В центре замка находится своеобразная башня, которая называется тэнсю, она намного красивее и величественнее, чем наши башни — тауэры. Башня имеет семь этажей, каждый очень красивой архитектурной формы и раскрашен в свой цвет: белый, голубой, красный. Окна окрашены в черный цвет, как того требует японский обычай. Башня и расположенные поблизости дома крыты черепицей голубого цвета, которая много прочнее и красивее, чем та, что мы применяем в Европе. Коньки крыш округлены и позолочены. Кровля заканчивается желобками изящной формы. Словом, все сооружение выглядит великолепно.
Поскольку замок стоит на холме, что само по себе украшает его, он виден издалека за многие километры, и кажется, будто касается облаков» [311].
Желая показать, как восторженно встретил Хидэёси католических миссионеров в своем замке в Осака, Л. Фроиш всячески подчеркивает, что они были приняты в личной комнате Хидэёси. Как пишет португалец, Хидэёси велел принести чашку с сакэ, взял ее в руки и передал патеру. Затем попросил еще две чашки с сакэ. Отпил из каждой по маленькому глоточку, а остальное сакэ разлил по чашкам всем присутствовавшим, заявив, что, по японскому обычаю, это означает то же самое, что подношение им чашечки с сакэ каждому в отдельности. Потом он настоял на том, чтобы все выпили. Когда принесли закуску, он взял палочки (хаси) и сам положил ее каждому. Это было сделано, пишет Фроиш, с такой доброжелательностью и любезностью, что все, кто видел это или слышал об этом, говорили, что, с тех пор как Хидэёси стал править страной, он ничего подобного себе не позволял, даже по отношению к высочайшим особам, которые его навещали [312].
Но наибольшее место в отчетах занимали, конечно, религиозные темы. Миссионеры подробно и красочно расписывали успехи христианской пропаганды в Японии, явно стараясь их преувеличить. Одновременно они всячески принижали значение местных религий, их роль в общественной жизни, утверждали, что японцы якобы с большим недоверием относятся к своим священнослужителям, предпочитая им христианских миссионеров.

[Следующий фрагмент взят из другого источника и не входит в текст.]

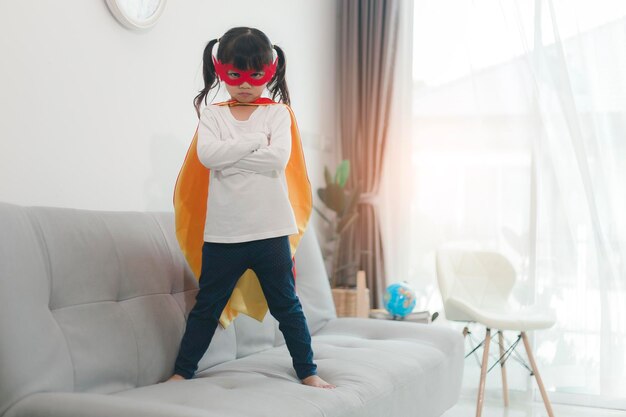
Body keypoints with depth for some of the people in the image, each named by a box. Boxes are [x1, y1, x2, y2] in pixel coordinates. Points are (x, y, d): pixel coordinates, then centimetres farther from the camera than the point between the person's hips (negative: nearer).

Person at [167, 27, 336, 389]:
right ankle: (183, 372, 23)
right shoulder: (212, 114, 4)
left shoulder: (278, 113, 2)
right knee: (207, 307, 11)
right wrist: (256, 140, -14)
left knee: (286, 305, 11)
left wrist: (229, 158, -12)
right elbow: (207, 155, -15)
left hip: (271, 231, 0)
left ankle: (308, 372, 23)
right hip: (222, 233, 1)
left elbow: (278, 158, -15)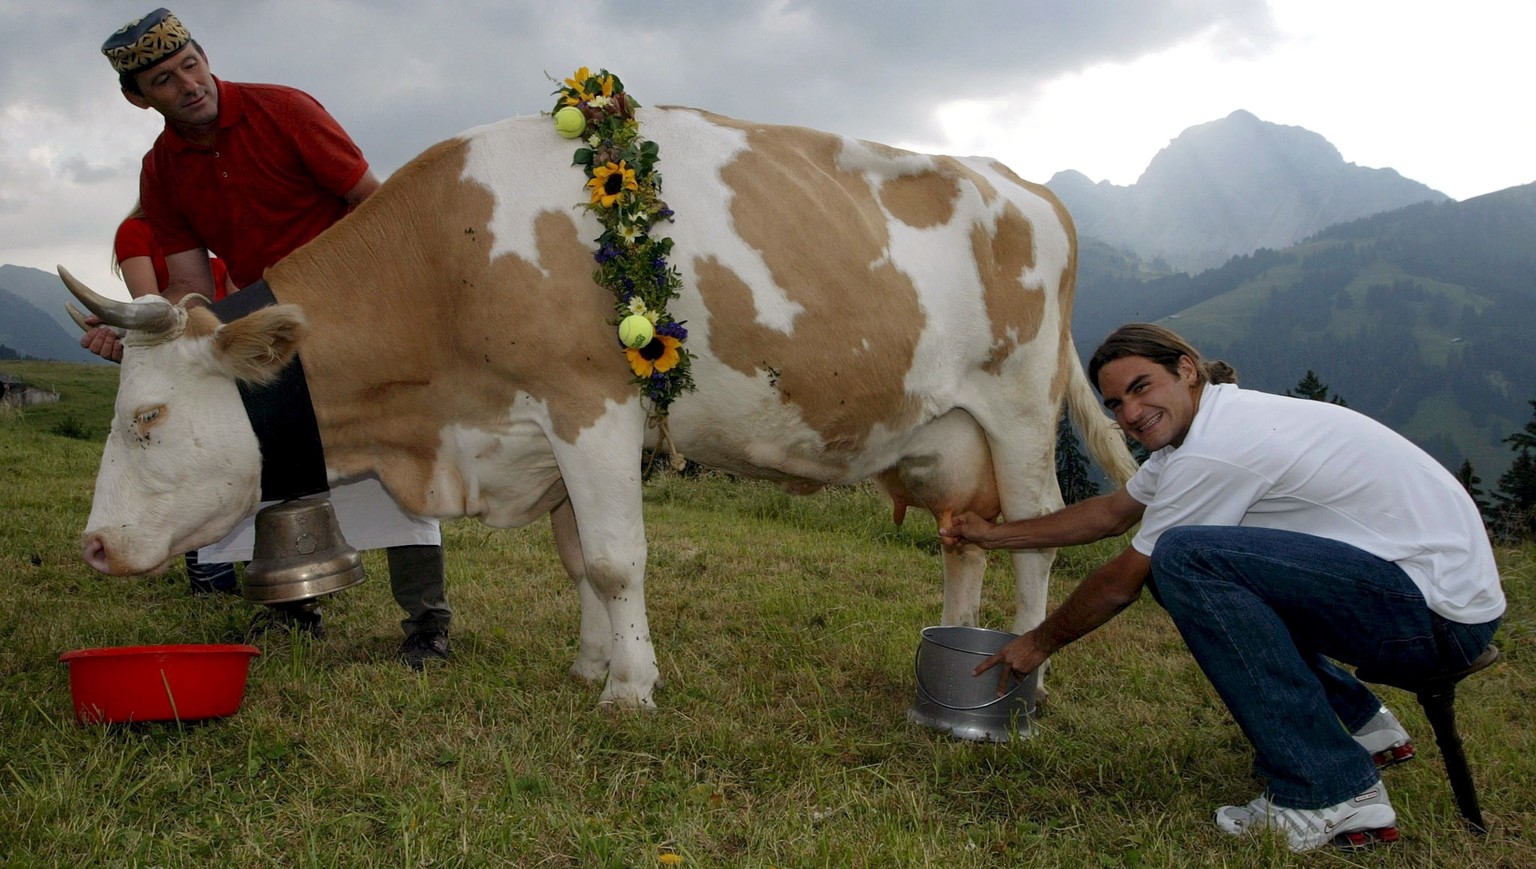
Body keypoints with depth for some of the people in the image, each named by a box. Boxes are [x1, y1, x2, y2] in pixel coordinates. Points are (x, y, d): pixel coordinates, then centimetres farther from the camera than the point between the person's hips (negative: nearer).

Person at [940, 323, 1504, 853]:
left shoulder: (1214, 451, -19)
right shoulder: (1203, 421, 10)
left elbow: (1124, 581, -9)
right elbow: (1112, 511, 22)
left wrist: (1041, 641, 7)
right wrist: (993, 534, 23)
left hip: (1442, 611, -10)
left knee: (1185, 559, -23)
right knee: (1207, 573, 16)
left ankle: (1331, 794, -17)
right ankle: (1358, 721, 22)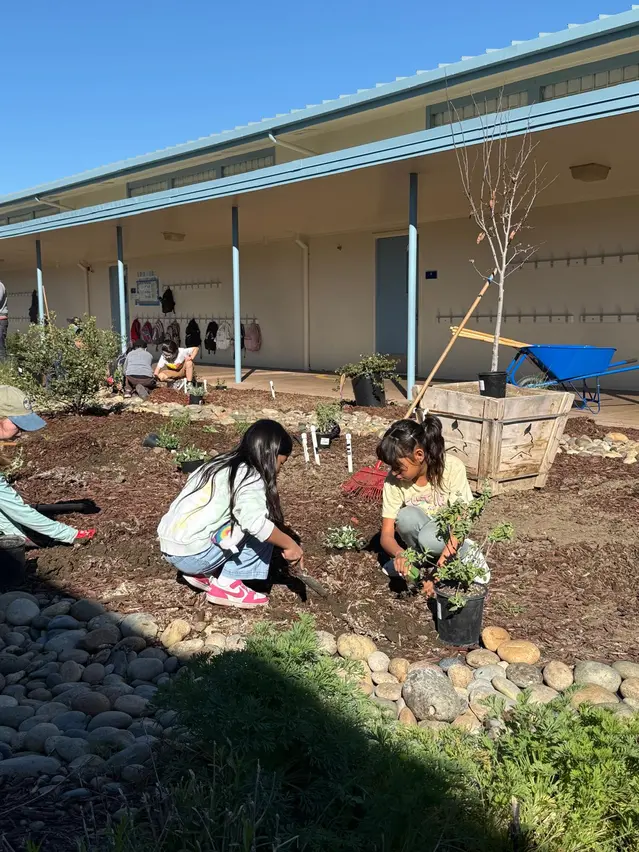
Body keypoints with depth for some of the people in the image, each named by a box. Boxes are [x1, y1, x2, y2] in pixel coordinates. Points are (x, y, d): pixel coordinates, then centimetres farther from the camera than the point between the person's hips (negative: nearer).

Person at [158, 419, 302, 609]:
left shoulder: (223, 465, 16)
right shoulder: (250, 478, -12)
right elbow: (256, 523, -29)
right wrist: (289, 544, -14)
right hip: (192, 554, -9)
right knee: (263, 531, -4)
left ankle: (202, 574, 14)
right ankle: (227, 585, -2)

Как писал Франциск Ксавье, он был крайне удивлен, услышав о том, что в Японии чрезвычайно много монахов. «Люди, заслуживающие доверия, — отмечал он, — уверяли меня в том, что на землях одного князя расположено 800 монастырей, в каждом из которых обитает по меньшей мере 30 монахов и монахинь. К этому следует добавить другие духовные учреждения с числом обитателей в шесть-восемь человек. Исходя из того, что мне самому довелось видеть в Японии, я могу поверить в то, что это правда» [313].
Он утверждал, что в Японии существовало девять религиозных сект и что каждый японец волен выбирать, в какую из них ему вступать. Нередко члены одной семьи принадлежат к разным сектам, некоторые из которых проповедуют триста и даже пятьсот заповедей. Но общими для всех сект, заявлял Ксавье, являются следующие пять заповедей: не убий, не воруй, не совершай прелюбодеяния, не лги, не пей вино [314].
Миссионеры восторженно описывали дела и «подвиги» крещеных феодалов, с нескрываемой радостью изображали, что они сносили буддийские монастыри и храмы. Патер Органтино, например, сообщал о большом числе буддийских монастырей, разрушенных в городе Такацуки [315].
Из отчетов миссионеров видно, сколь неблаговидную роль они играли, плетя постоянные интриги против местных духовных лиц, строча доносы на них, в результате чего многие японские священнослужители впадали в немилость, у властей. В свои интриги им удавалось втягивать даже самого Ода Нобунага.
Зная резко отрицательное отношение Ода Нобунага к буддийскому духовенству и играя на этом, иезуиты уговорили его дать согласие на проведение своего рода публичного диспута между христианским миссионером и одним из буддийских бонз. Цель затеи состояла в том, чтобы доказать Нобунага преимущества католической религии и никчемность буддизма. Это, очевидно, совпадало с желанием и самого Нобунага, который охотно согласился на организацию такого диспута и даже сам присутствовал на нем. Луиш Фроиш, выступавший в роли переводчика (к тому времени он в совершенстве овладел японским языком), подробно описал эту встречу.